Creating a label for a new category in your dataset

Once the project is Ready for Review, review the detected issues. You may find data points that don’t fit into the existing categories. For example, some shoes may belong to the casual category of loafers instead of sneakers or sandals

resolver_view

Creating a new label for such cases is straightforward. This feature is also useful for splitting overarching labels into more fine-grained categories, like dividing sandals into flats and heels. Watch the video below to see how to create a new label. Here, we sort the rows in descending order of label issue score and go over the data points.

After creating the new label, you can start labeling data points that belong to this new category. This helps Cleanlab Studio learn from these examples and find more similar data points when you re-run the analysis. You can label examples individually or in batches using filters.

Creating a label for irrelevant data points

For ambiguous or outlier images, such as those focusing on the person rather than the shoe, you can create a label like people. This ensures these images are categorized appropriately without being excluded or tagged as issues. This scenario is quite common in classification datasets, where a data point may belong to a class that is not relevant at the moment. These classes could be labeled as miscellaneous, other, unknown, or simply clutter.
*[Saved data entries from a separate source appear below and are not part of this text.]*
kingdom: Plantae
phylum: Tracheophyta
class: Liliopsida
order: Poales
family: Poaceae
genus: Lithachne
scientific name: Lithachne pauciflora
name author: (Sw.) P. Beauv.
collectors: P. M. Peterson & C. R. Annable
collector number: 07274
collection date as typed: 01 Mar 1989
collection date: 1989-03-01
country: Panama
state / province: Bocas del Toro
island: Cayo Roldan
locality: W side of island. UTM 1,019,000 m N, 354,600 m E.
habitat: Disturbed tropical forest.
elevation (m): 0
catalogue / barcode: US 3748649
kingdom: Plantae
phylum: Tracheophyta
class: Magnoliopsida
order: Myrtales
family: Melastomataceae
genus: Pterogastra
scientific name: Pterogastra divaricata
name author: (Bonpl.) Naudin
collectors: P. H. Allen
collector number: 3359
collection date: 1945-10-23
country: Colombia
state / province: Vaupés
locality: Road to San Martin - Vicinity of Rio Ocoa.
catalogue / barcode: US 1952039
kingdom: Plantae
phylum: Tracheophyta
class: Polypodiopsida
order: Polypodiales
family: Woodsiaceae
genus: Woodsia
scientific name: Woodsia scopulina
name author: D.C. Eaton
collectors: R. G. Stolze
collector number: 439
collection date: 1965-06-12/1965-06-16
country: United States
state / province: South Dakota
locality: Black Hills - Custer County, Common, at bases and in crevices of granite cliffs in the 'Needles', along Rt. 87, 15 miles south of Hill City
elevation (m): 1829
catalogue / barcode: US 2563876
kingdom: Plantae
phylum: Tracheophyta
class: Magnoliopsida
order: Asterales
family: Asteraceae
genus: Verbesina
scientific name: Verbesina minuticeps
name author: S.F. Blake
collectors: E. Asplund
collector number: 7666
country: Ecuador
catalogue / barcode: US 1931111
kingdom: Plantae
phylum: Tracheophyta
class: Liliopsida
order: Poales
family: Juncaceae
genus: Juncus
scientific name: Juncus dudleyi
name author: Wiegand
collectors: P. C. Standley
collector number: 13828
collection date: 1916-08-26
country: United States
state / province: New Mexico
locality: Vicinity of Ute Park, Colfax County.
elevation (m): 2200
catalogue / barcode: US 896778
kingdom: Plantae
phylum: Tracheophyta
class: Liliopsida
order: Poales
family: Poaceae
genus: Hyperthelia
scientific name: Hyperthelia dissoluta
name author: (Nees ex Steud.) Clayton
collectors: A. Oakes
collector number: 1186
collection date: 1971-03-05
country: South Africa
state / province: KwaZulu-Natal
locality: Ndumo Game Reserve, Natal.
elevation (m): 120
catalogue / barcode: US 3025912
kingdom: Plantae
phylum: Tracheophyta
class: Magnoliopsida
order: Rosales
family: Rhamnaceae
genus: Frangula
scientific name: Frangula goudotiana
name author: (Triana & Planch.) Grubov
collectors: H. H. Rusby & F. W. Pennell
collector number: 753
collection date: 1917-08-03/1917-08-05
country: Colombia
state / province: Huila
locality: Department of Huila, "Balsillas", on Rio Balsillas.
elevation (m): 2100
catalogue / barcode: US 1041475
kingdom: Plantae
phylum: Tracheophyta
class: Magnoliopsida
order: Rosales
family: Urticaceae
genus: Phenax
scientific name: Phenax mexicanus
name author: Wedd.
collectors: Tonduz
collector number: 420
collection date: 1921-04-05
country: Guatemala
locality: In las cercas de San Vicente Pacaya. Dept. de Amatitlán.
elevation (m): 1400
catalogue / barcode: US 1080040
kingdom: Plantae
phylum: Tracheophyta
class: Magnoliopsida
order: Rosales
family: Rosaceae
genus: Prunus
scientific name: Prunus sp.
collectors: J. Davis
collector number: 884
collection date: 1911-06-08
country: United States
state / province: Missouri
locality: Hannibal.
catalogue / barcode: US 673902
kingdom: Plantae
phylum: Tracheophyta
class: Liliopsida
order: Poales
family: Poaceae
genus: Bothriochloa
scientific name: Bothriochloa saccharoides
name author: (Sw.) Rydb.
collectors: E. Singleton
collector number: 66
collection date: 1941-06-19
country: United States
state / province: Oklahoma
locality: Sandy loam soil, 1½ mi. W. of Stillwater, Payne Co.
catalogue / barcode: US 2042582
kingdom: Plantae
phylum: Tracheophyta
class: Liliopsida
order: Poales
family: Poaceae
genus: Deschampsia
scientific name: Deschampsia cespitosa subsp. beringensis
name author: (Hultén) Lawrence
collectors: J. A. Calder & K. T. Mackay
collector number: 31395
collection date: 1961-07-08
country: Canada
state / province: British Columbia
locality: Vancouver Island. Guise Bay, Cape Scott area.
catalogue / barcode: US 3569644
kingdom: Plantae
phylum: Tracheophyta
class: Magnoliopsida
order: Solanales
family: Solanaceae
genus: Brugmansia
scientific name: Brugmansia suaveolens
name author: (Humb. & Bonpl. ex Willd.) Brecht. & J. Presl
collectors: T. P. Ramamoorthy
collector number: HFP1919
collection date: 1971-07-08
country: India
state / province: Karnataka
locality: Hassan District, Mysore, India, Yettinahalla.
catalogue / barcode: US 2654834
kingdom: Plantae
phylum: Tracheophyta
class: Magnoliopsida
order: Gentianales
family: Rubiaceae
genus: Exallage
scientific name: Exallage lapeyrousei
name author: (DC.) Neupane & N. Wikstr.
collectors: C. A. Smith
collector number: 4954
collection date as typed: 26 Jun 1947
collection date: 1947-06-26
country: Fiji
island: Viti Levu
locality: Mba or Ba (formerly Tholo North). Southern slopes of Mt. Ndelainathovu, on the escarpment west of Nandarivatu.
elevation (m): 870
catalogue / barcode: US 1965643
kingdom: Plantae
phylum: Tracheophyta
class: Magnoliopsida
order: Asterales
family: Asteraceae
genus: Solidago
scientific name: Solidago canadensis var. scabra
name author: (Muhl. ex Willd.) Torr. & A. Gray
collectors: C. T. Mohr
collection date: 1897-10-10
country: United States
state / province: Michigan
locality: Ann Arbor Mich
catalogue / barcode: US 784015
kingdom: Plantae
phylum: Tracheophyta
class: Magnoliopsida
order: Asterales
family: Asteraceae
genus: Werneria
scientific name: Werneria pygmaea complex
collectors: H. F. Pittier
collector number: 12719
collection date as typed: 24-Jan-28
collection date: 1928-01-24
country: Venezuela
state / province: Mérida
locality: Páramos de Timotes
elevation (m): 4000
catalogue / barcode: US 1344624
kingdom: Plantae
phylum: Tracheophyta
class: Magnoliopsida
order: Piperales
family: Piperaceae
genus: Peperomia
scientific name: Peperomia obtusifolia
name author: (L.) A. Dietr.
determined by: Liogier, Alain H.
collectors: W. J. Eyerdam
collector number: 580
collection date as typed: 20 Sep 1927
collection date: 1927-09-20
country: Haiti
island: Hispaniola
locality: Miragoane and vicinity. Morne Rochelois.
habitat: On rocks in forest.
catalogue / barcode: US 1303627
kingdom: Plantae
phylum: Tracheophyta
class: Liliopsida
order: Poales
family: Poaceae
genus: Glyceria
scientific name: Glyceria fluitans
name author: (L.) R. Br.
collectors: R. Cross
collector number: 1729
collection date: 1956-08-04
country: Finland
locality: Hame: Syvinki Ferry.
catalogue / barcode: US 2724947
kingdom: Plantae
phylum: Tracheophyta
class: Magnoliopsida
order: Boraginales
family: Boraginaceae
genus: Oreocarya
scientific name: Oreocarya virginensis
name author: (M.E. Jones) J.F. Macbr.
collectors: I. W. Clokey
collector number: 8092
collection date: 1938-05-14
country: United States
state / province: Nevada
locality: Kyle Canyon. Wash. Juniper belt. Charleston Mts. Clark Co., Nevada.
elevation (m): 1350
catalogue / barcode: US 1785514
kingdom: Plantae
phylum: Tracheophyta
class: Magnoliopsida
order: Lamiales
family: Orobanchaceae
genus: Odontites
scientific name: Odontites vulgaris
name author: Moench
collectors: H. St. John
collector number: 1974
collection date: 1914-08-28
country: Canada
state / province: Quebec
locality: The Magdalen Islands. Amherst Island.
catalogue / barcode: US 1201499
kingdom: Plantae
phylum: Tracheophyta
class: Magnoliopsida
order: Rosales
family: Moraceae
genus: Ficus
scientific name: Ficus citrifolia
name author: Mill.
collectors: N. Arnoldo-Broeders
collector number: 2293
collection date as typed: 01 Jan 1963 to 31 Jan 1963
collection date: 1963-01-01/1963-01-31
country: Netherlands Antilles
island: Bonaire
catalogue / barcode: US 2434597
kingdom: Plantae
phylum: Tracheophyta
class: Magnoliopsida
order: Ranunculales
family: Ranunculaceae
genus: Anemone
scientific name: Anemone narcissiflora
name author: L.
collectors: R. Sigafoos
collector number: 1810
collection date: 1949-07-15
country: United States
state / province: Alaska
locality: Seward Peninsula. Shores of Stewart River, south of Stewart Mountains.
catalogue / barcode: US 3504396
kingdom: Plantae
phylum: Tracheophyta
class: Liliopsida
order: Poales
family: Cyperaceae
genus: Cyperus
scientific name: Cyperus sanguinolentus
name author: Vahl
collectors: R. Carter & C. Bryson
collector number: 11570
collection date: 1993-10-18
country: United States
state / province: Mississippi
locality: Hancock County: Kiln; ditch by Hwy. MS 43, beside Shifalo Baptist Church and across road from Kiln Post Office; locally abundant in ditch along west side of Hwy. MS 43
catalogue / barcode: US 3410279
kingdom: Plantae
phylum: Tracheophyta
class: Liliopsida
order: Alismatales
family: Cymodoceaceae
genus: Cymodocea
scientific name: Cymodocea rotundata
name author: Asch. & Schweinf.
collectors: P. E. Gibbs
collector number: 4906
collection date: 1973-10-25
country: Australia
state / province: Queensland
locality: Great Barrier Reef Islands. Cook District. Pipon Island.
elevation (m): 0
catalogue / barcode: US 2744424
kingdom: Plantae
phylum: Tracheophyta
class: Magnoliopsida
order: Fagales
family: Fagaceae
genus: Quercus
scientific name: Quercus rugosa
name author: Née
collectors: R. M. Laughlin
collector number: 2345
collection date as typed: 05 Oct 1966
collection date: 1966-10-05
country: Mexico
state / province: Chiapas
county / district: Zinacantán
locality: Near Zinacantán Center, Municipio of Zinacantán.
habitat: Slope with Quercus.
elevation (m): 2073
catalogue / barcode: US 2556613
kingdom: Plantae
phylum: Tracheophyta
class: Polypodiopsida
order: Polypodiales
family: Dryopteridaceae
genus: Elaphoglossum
Find more data points belonging to the new class

Once you have labeled a few images for the new class, hit Improve Issues Found to re-run Cleanlab Studio’s analysis. This process will identify more data points that belong to the new class, allowing for quick and efficient labeling. After the analyis is complete, and the Project is Ready for Review, we can now see more data points with suggested label loafers using the filter, and use auto-fix batch action to correct labels for all of them.

Similarly we label images with suggested label people.